The breeze has gone round to the northwest. We are trundling down the kyle, which is what they call a limb of the sea in these parts, lee side dug in, tearing a white vee from the dark-green sea. To port the hills rise, the bracken already going the colour of rusty iron. The year is on the turn, and if you use a little imagination you can smell ice in the breeze.
The kyle is broadening out now. A Norwegian ship loaded with cut sitka logs is coming up. Down with the helm to show him our port side, and he chugs on, carrying the industrial pinewoods of Scotland to their new home in the wood-pellet factories of Norway.
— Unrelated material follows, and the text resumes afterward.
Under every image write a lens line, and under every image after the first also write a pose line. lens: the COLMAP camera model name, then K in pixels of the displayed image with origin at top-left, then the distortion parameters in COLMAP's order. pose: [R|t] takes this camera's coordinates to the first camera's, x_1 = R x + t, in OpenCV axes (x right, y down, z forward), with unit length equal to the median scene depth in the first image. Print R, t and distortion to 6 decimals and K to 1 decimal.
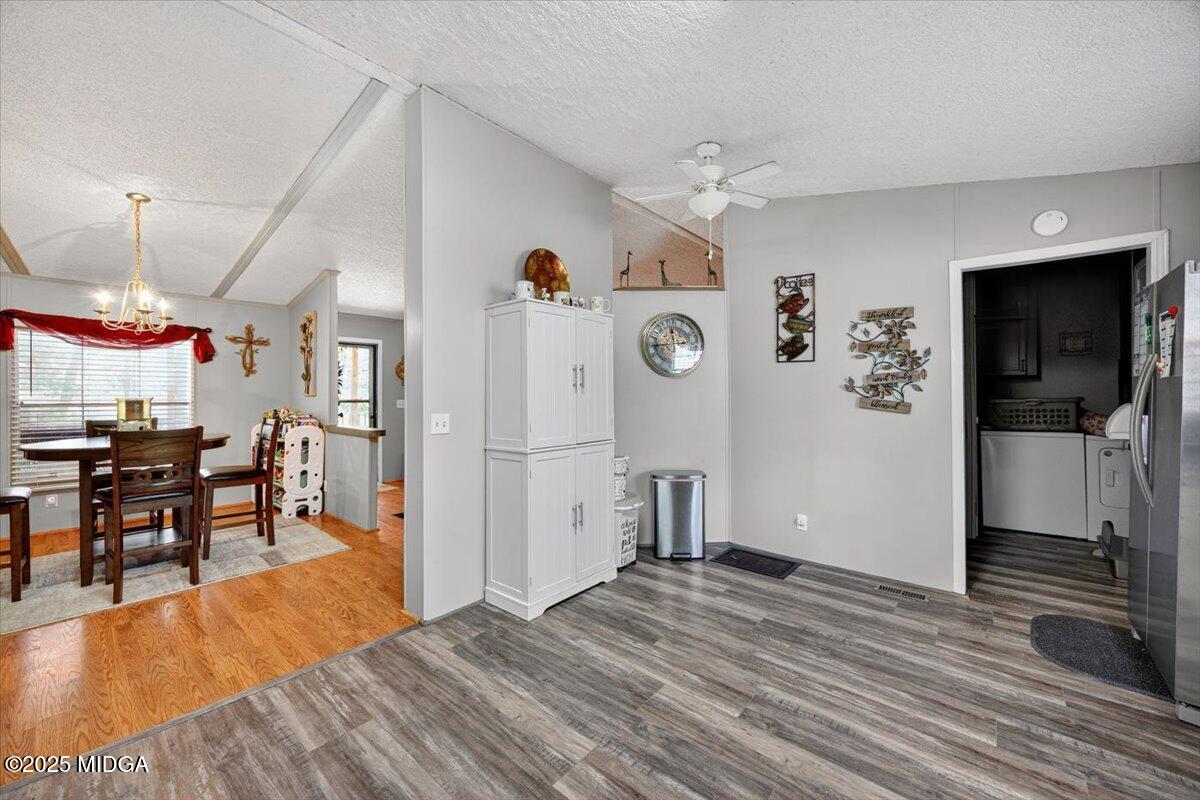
lens RADIAL K [[457.2, 0, 596.0], [0, 457.2, 390.7], [0, 0, 1]] dist [-0.001199, -0.000215]
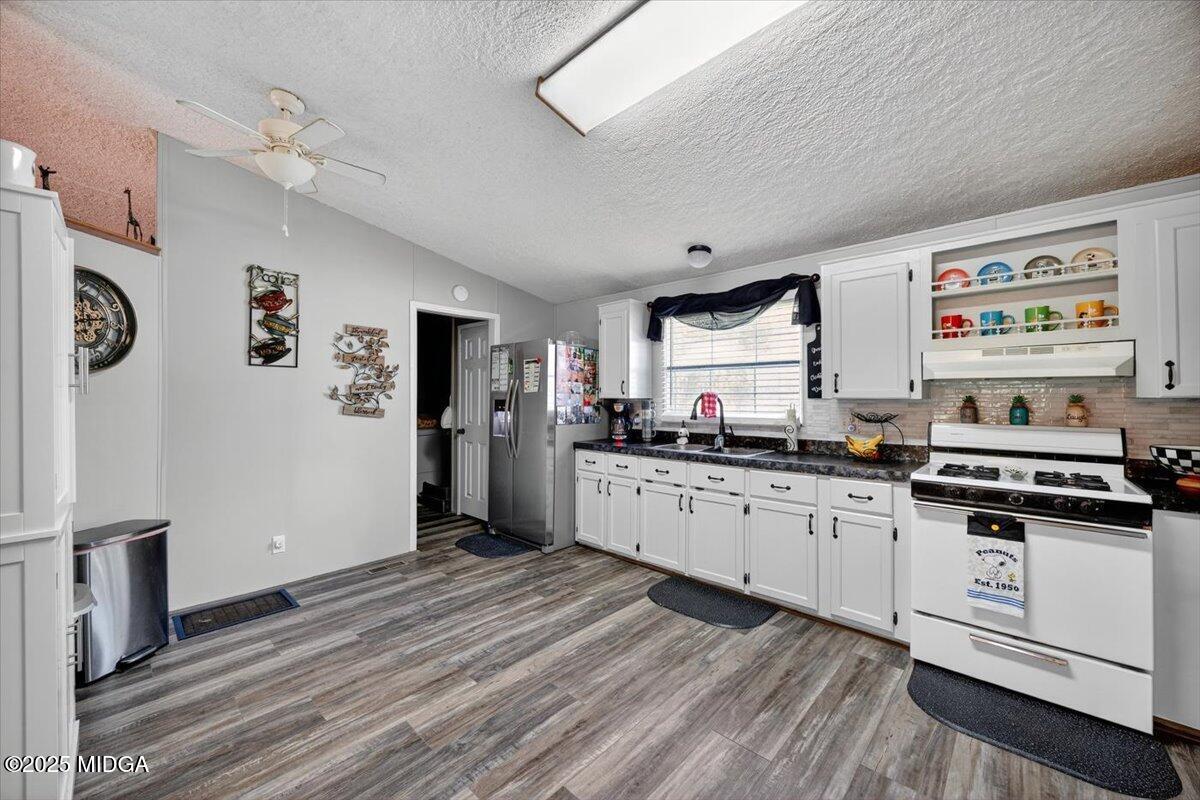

Wave away the black plume from his funnel, and proceed.
A flight of ducks across the sea ahead: mergansers, looking with their quiffs as if they are off to play rockabilly among the moorings. How does a duck know where it is going? Brain the size of a lentil which does better work than a GPS with all its satellites. Not even NASA can build a duck.
We have slid out of the kyle and into open water. A black shadow of wind comes tearing towards us. At the beginning of the season it would have seemed a good idea to heave-to and take a reef. But we are properly in practice now. The cockpit sole tilts underfoot, and there is a slight pressure of acceleration in the knees as the hull does the magic surge and settles into the trough between the bow wave and the stern wave, at hull speed.
Ah, hull speed. 1.34 times the square root of the waterline length of the boat in feet. Ponder for a moment how to determine the square root of twenty-four in the head. Difficult. It is easier in metres, but the formula uses imperial measurements, not metric, and knots and sea miles and cables are imperial measurements themselves, a sea mile being one twenty-four thousandth of the diameter of the Earth at the equator. So metric measurement at sea is nonsense. Shake head at the vanity of human folly.
This movement produces a slight gap between collar and neck. The boat crunches into a wave. A packet of spray sails aft, and crashes into the gap and trickles down the spine. Calculations mathematical and philosophical vanish. The sea has turned an ugly black, and there are little white teeth of foam along the tops of the waves, and now we are, frankly, overpowered, and the wandering of the mind has distracted us from one of the Eternal Truths, viz. that if you think it might be time to put a reef in, it is time to put a reef in.
So it is set jib and mizzen, and let off mainsheet, and haul on the topping lift, and slack off some main halyard, and tack on the reefing hook, and haul down the clew, and harden up the halyard again, and back to the wheel to sheet in, the heart beating brisk and cheerful with the exercise. We are hurdling long seas in a hard wind, but the violence has gone out of the heel. Now we are tearing along, hull speed again, and the hills behind the next anchorage is climbing out of the horizon.
Lunch, then round the headland. We are in flat water, and there are the visitors' moorings, two boats to a dozen buoys this late in the season. Ease sheets. Douse the genoa. Glide up on the mooring, seven tons, how beautifully she does carry her way. Pennant on Samson post. Main and mizzen tumble into their lazyjacks. Down into the warm cabin. Cup of tea.